Infantry vs Artillery
Infantry will take some damage but will catch up to Artillery (who move a bit slower because of their heavy guns). In close combat, the Infantry then win easily. (Note: the Infantry will take greater damage if advancing in close formation, because of the detonation radius of the plasma bolts.)

Infantry vs Riders
The Riders can back away (the insects go equally fast in all directions, and are swifter than men on foot) while firing. The guns don't do a lot of damage, but they will slowly whittle the Infantry away. So the Riders win with no damage to themselves.

Artillery vs Riders
The Artillery's plasma blasts do more damage than the Rider's guns. A further problem is that an insect taking a direct hit will scuttle burning through the ranks, causing confusion. Artillery wins, but will sustain about 50% damage.

Infantry vs Airship
The Infantry can do nothing.

Artillery vs Airship
Artillery's range is unaffected by the direction in which they shoot - even straight up. Assuming the Artillery start firing as soon as the Airship is in range, a sufficient number should be able to destroy it before it is in place to drop bombs. (Note: this is not a literal 1-on-1 paradigm, as one Airship costs as much as maybe six Artillery.)

Riders vs Airship
The Riders can do some damage to the Airship, but their guns are affected by the altitude they are firing at, so it's minimal. If the Riders stay in position, the Airship will bomb them before it has taken much damage.

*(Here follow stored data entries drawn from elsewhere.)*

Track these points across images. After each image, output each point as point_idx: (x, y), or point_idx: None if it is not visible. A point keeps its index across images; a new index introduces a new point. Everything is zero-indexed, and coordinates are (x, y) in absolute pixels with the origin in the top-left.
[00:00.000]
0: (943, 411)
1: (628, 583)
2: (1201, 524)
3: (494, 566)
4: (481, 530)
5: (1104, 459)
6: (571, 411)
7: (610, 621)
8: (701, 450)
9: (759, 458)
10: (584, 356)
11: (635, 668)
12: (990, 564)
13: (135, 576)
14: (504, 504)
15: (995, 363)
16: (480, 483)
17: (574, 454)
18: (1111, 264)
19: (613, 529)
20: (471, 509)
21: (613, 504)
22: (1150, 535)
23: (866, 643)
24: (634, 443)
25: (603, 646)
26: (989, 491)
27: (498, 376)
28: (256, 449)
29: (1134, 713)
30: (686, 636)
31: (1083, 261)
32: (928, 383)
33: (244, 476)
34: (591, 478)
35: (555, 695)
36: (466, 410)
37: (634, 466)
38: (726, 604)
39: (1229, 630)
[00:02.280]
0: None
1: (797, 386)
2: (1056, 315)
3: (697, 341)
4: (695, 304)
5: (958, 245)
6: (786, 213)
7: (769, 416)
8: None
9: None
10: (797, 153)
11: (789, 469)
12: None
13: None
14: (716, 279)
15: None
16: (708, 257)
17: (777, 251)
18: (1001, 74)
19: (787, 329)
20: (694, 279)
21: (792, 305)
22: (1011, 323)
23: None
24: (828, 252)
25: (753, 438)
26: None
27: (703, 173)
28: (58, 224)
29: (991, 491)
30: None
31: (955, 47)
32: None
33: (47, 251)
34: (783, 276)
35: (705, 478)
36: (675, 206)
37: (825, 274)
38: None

TACTICAL & ENVIRONMENTAL PLOYS

Sandstorms reduce the effectiveness of ranged units (Riders especially).

Riders shooting downhill get a damage bonus that can turn the tables against Artillery (whose weapons do the same damage whether shooting up or down).

Riders who can get close enough to ambush Artillery (eg, by hiding in sand dunes or behind a mesa) will beat them because the Artillery cannot fire at point-blank range.

Infantry who can trap Riders (eg, in a narrow pass between two mesas) will be able to slaughter them easily, as the Riders cannot then retreat while shooting.

Riders who are on a mesa can do more damage to Airships (because there is less of a difference in altitude).

ORDERS

Rout - Units drop their weapons and flee back to nearest friendly base. You have to re-equip them, but at least you save the men.


It's rather strange to come across this after an interval of ten years, especially given the atypical inception of the concept. It's a never-was project, of course. You get through a lot of those in the videogames industry - which is the main reason why I returned to writing.